Finance ministers from the Group of Eight wealthiest nations, meeting in Italy, are considering how to close out the measures they put in place in the depths of the credit crisis, amid signs the global economy is climbing out of its slump.

U.S. Treasury Secretary Timothy Geithner said the “force of the economic storm is receding” and “encouraging signs of stabilisation across many economies.”

G-8 nations asked the International Monetary Fund to assist with studying possible ‘exit strategies,’ or ways to end the stimulus measures that have pumped hundreds of billions of dollars into their economies.

The Dow Jones Stoxx 600 Index fell 0.2% to 214.35 with energy companies and miners declining with prices of raw materials.

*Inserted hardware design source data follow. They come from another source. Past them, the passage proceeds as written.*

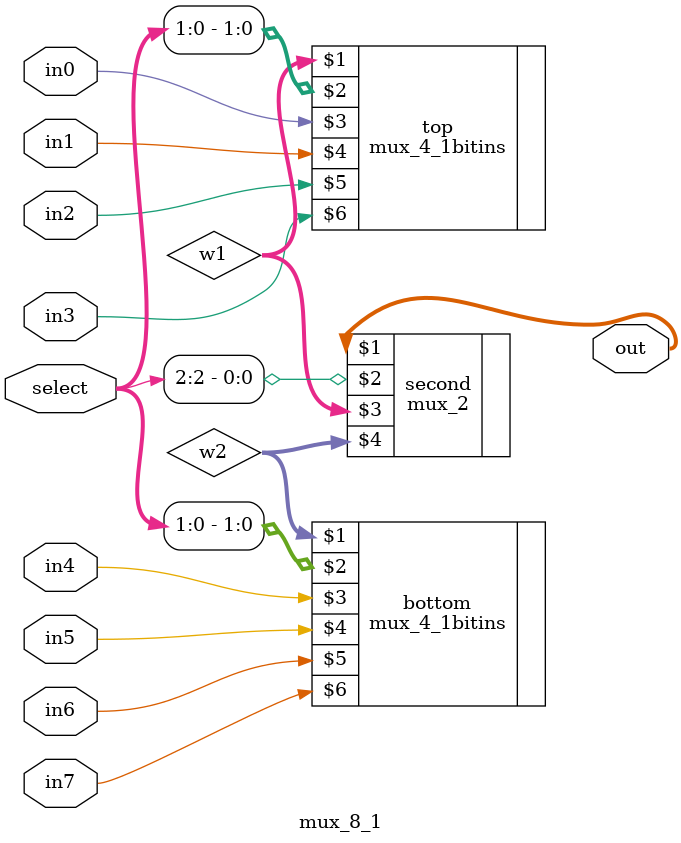
<source format=v>
module mux_8_1(out, select, in0, in1, in2, in3, in4, in5, in6, in7);
    input[2:0] select;
    input in0, in1, in2, in3, in4, in5, in6, in7;
    output [31:0] out;
    wire [31:0] w1, w2;
    mux_4_1bitins top(w1, select[1:0], in0, in1, in2, in3);
    mux_4_1bitins bottom(w2, select[1:0], in4, in5, in6, in7);
    mux_2 second(out, select[2], w1, w2);
endmodule
</source>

Royal Dutch Shell fell 1.3% and BP fell 1.8%. BHP Billiton, the world’s biggest mining company, fell 2.1%.

Swedbank soared 23% amid optimism Sweden’s banks will be able to cope with their exposure to loan losses in Eastern Europe.

GlaxoSmithKline Plc jumped 8.1% and Sanofi-Aventis rose 3.3% amid speculation they will benefit from demand for swine flu vaccines after the World Health Organisation raised the flu alert, declaring a pandemic.

HSBC Holdings Plc, Europe’s largest lender, rose 4.4%.

Hedge fund company Man Group rose 6.4%, leading the Dow Jones Stoxx 600 higher, after BlackRock's offer to acquire Barclays Global Investors.

The U.K.’s FTSE 100 fell 0.5% to 4441.95 and Germany’s DAX 30 fell 0.7% to 5069.24. France’s CAC 40 fell 0.3% to 3326.14.